Lauren Crampton, Education director of HERC, attended the 2026 Jewish Foundation for the Righteous Advanced Seminar on Holocaust education. This year, JFR selected 23 middle and high school educators and Holocaust center staff from eight states to participate in its 2026 Advanced Seminar, which took place January 17-18 in New Jersey. The seminar is an intensive two-day, graduate-level program focused on strengthening Holocaust education and addressing both historical and contemporary antisemitism. The program is open to JFR Alfred Lerner Fellows and to middle and high school educators who already have attended the JFR Summer Institute for Teachers. The program is open to JFR Alfred Lerner Fellows and to middle and high school educators who already have attended the JFR Summer Institute for Teachers. Both programs are meant for educators who teach the Holocaust either in classrooms or through Holocaust centers, have taught for at least five years, and are at least five years from retirement.

The 2026 seminar focused on the future of teaching the Holocaust. Sessions explored how artificial intelligence may influence historical research, survivor testimony, classroom instruction, and the spread or mitigation of antisemitism.
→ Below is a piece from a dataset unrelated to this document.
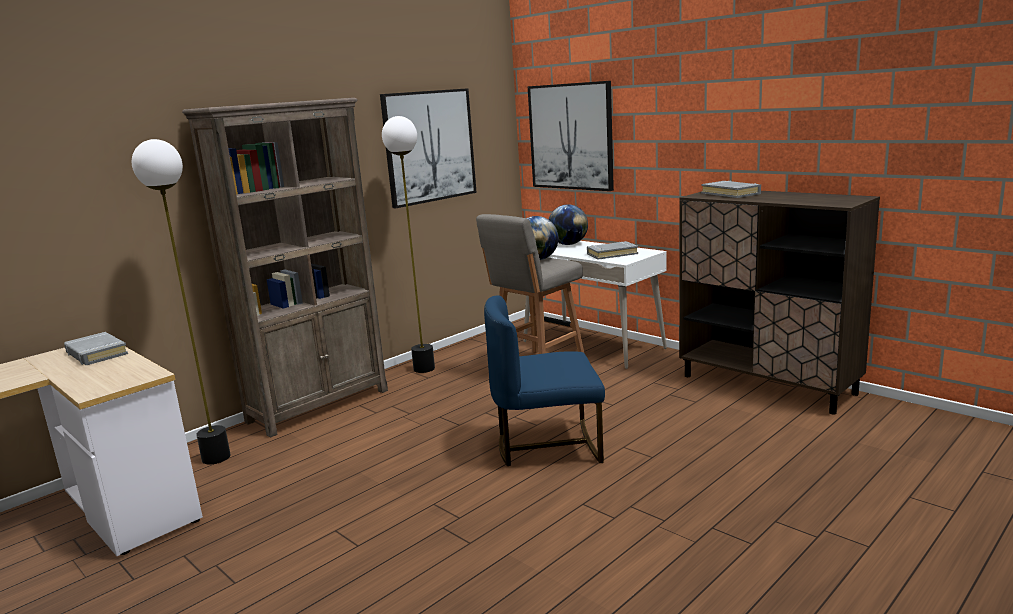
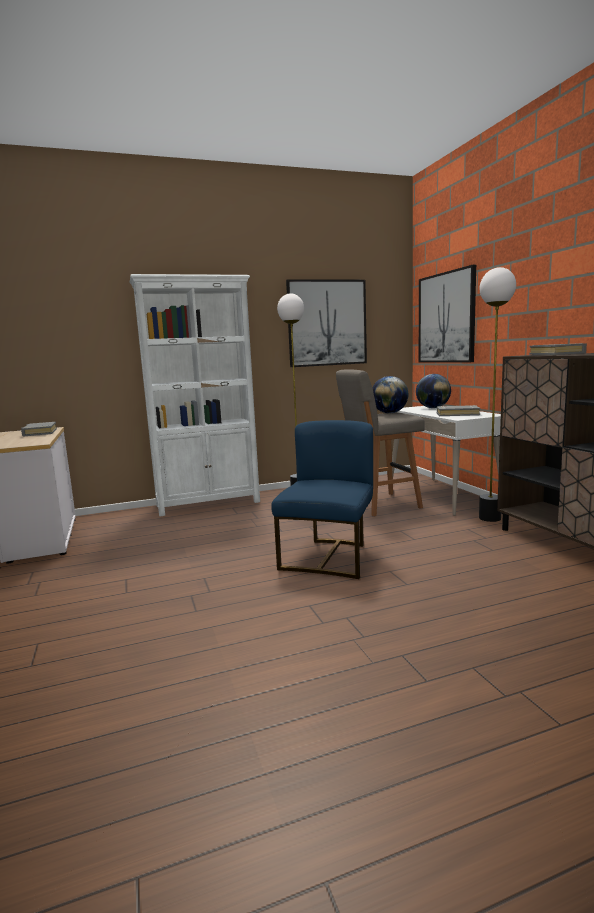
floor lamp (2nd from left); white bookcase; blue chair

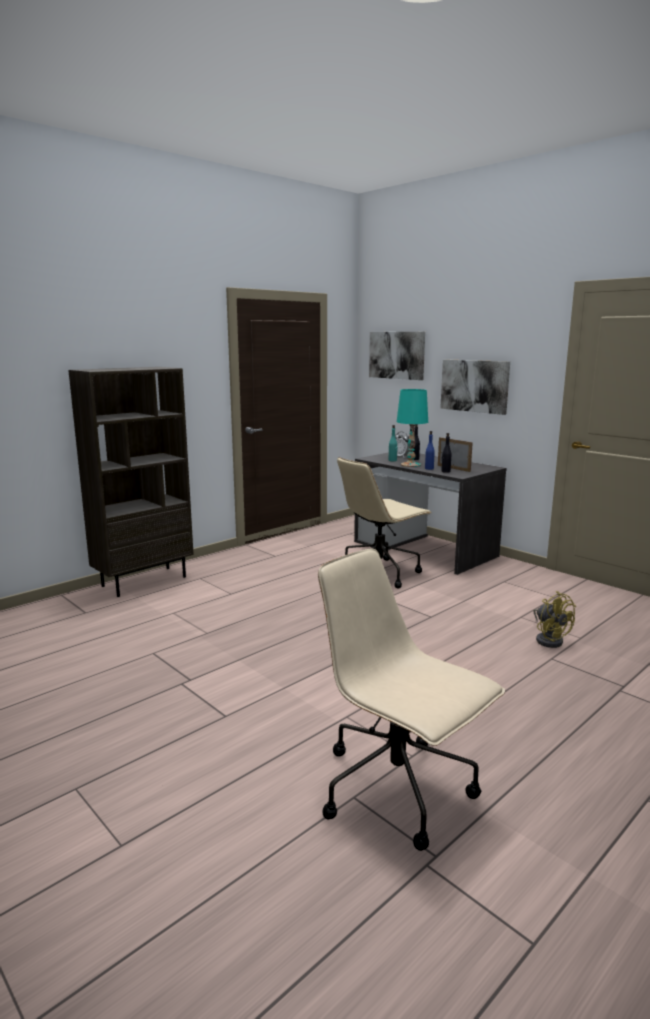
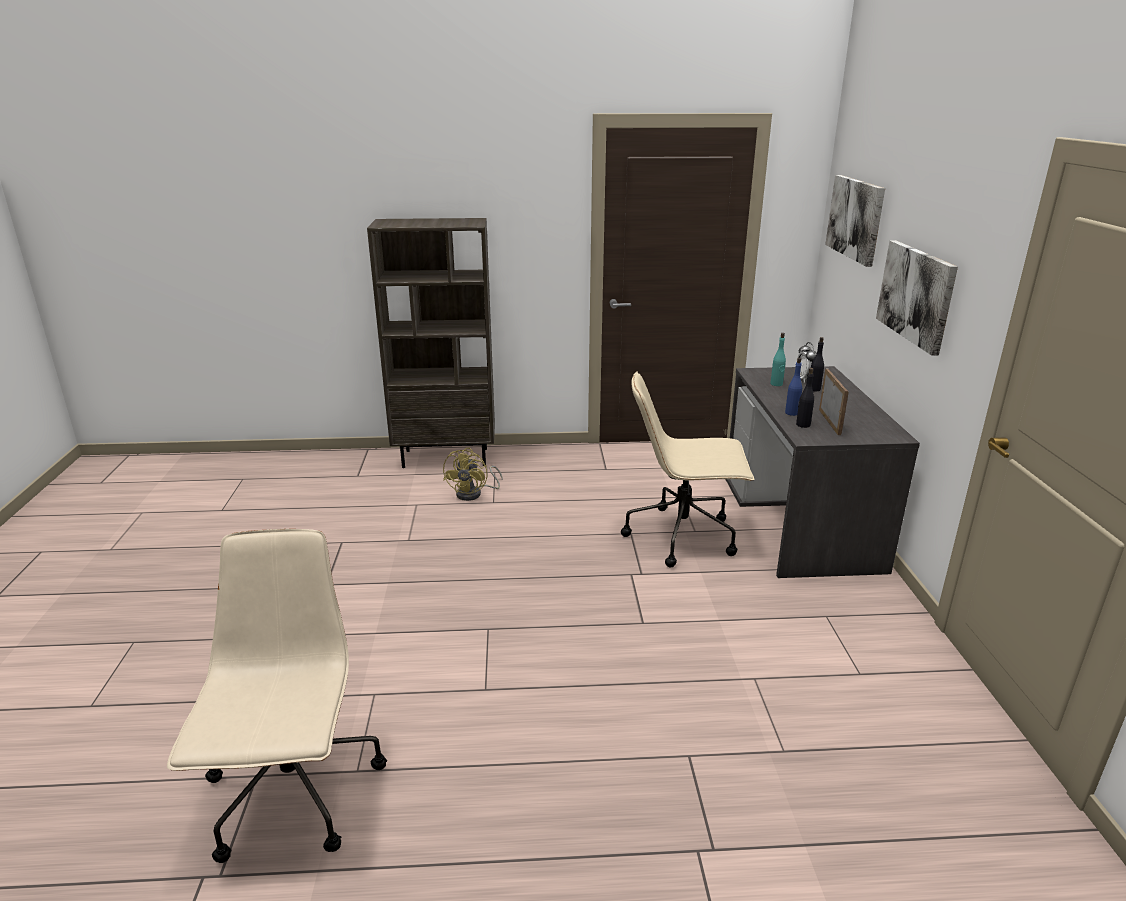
turquoise table lamp; yellow fan

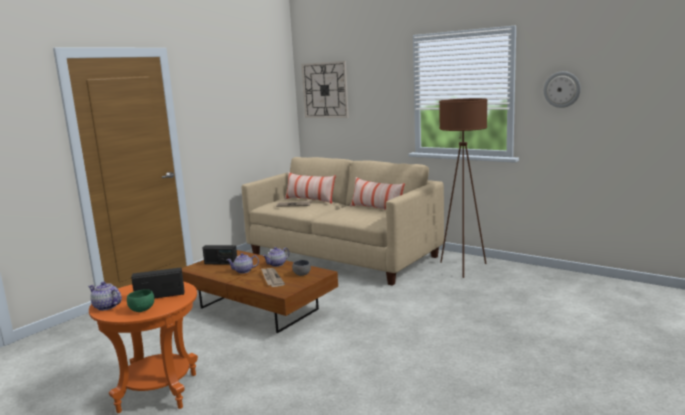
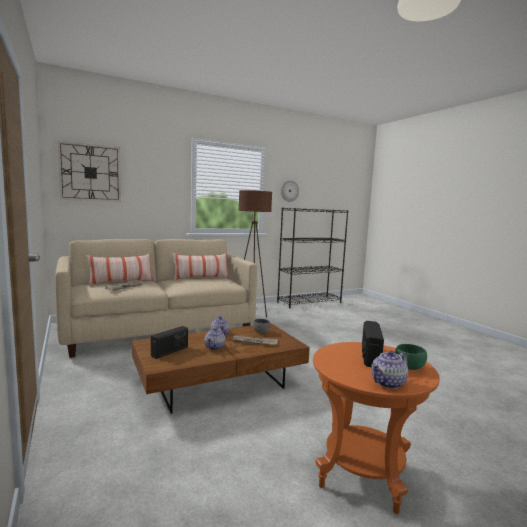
black bookcase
Organizers said the goal was to ensure educators are equipped to navigate new technologies responsibly while maintaining academic rigor and historical accuracy. Each year, fewer Holocaust survivors remain to share their stories. Educators have grappled with questions about how teaching the Holocaust will change when survivors are gone and in a world of fast-changing media, including the infusion of artificial intelligence. Advances in technology create some risks but also hold opportunities, such as hologram projections of Holocaust survivors that are able to interact with the public and respond to questions.
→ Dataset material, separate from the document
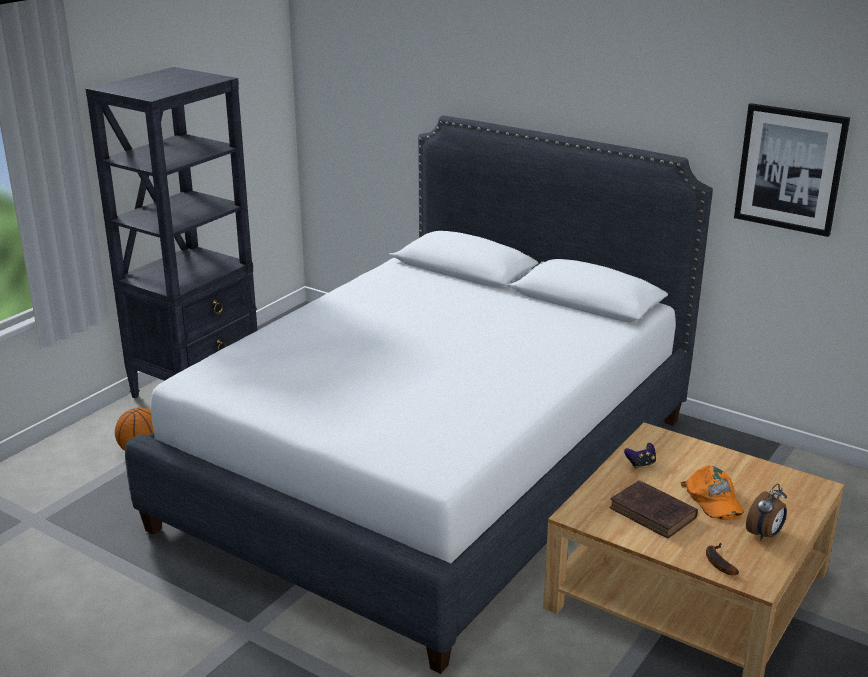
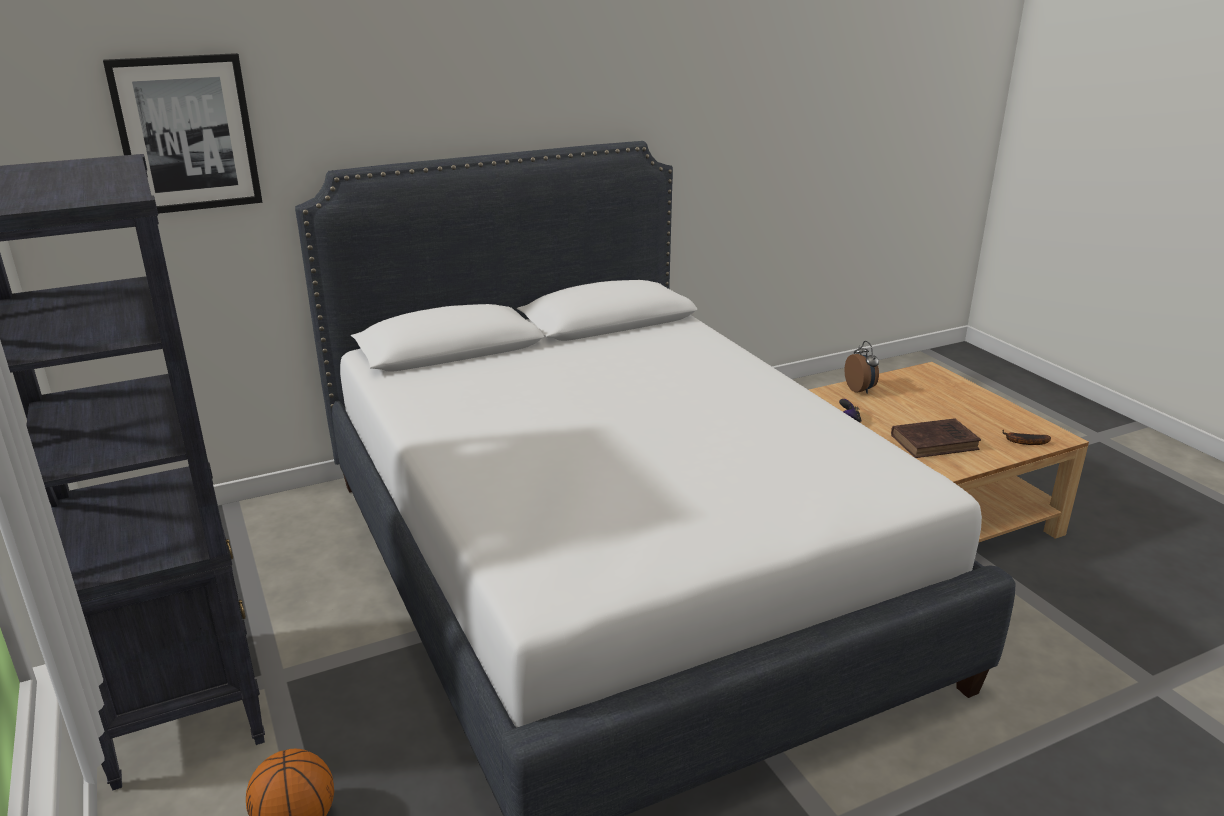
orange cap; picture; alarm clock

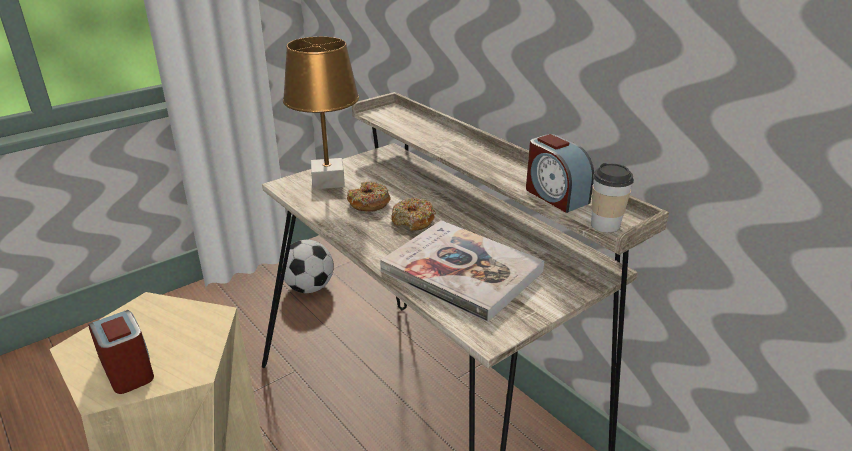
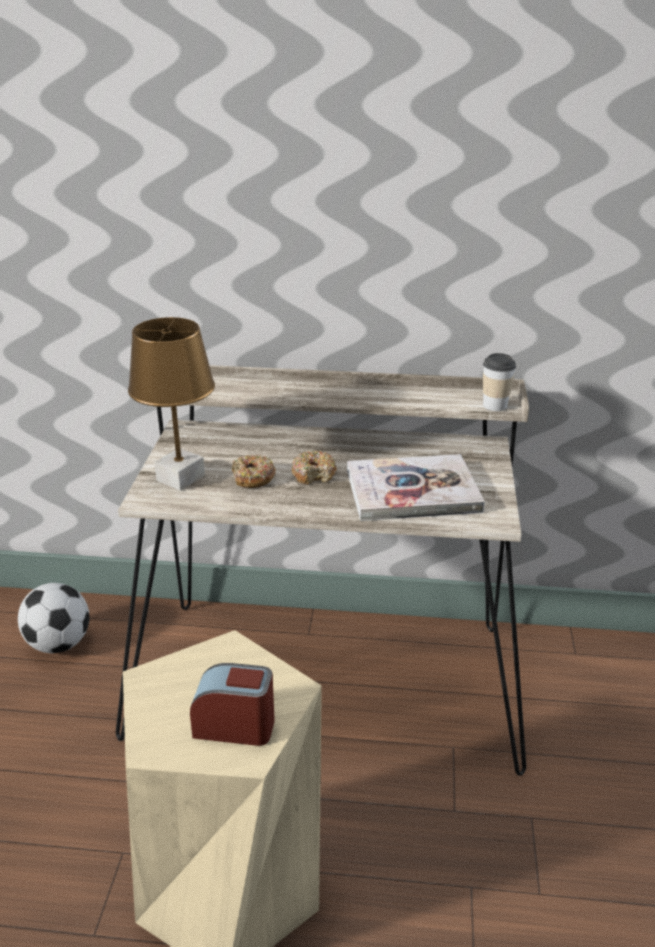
alarm clock (2nd from left in the first image)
Participants in the seminar are already well versed in Holocaust history and are given the opportunity to study more focused topics relating to the Holocaust and antisemitism. Special emphasis was placed this year on the opportunities and challenges of artificial intelligence in Holocaust education and research. One of the sessions, she said, focused on how to get students engaged and see Holocaust education as relevant. Another centered on how to avoid misinformation about the Holocaust coming from AI.

Stanlee Stahl, the executive vice president of the Jewish Foundation for the Righteous explained that “teachers have a responsibility to ensure that what they are teaching is factual … or not. Because if it’s not, that can lead Holocaust distortion. Teachers who have so much on their plate as it is, (they have to have) an understanding when you present information to your students, you have to make sure it is factual.”

Speakers at this year’s seminar included Andy Pearce of University College London, Avinoam Patt of New York University, Noah Shenker of Colgate University and Holocaust historian and exhibition curator Paul Salmons. Each addressed different dimensions of Holocaust scholarship, memory, and education, with particular attention to contemporary challenges facing teachers. Other participants traveled from Alabama, Arkansas, Florida, Illinois, New Jersey, Pennsylvania and South Carolina.

“Each of these educators has already distinguished themselves through a strong commitment to teaching the Holocaust and to deepening their own understanding of the antisemitism that shaped it,” said Stanlee Stahl. “Through this intensive, graduate-level program, participants developed a more nuanced understanding of Holocaust history, testimony, pedagogy and contemporary tools and challenges for teaching about the Holocaust, strengthening their own effectiveness in the classroom and enabling them to mentor other colleagues who teach the subject.”